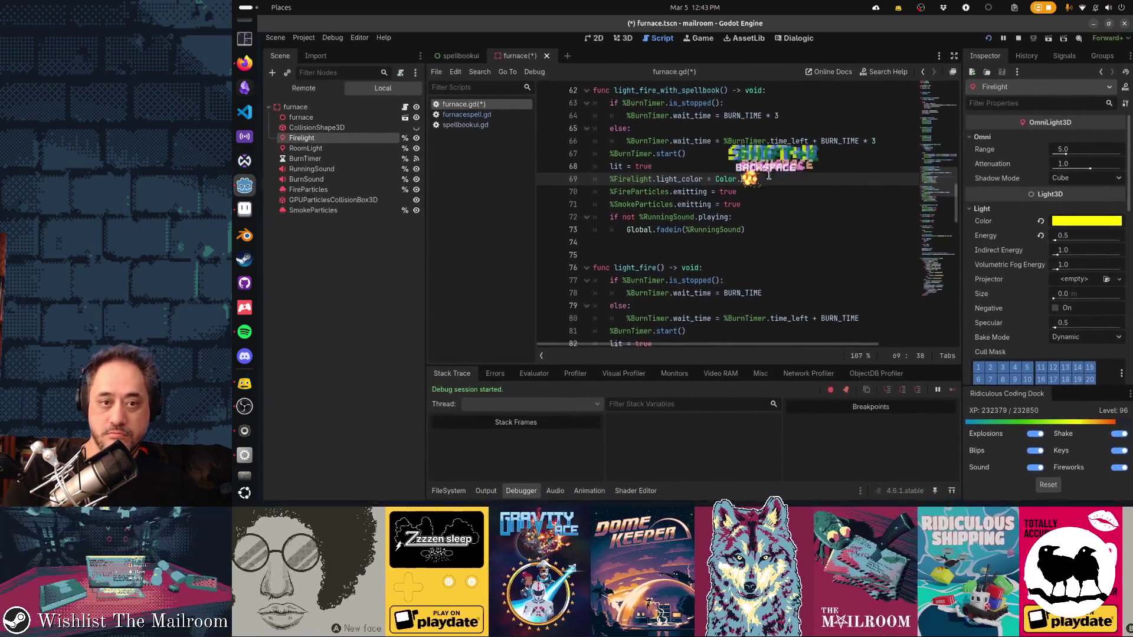
text(BLUE)
key(Escape)
Step: Set the fire light to Color.YELLOW after lit = true in light_fire, and save the script
key(Down)
key(Down)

• **PROBLEM TO WORK ON**
Leave the pictures out and set down the rest of the listing above exactly.

• **YOUR RESPONSE**
text(BLUE)
key(Escape)
Step: Set the fire light to Color.YELLOW after lit = true in light_fire, and save the script
key(Down)
key(Down)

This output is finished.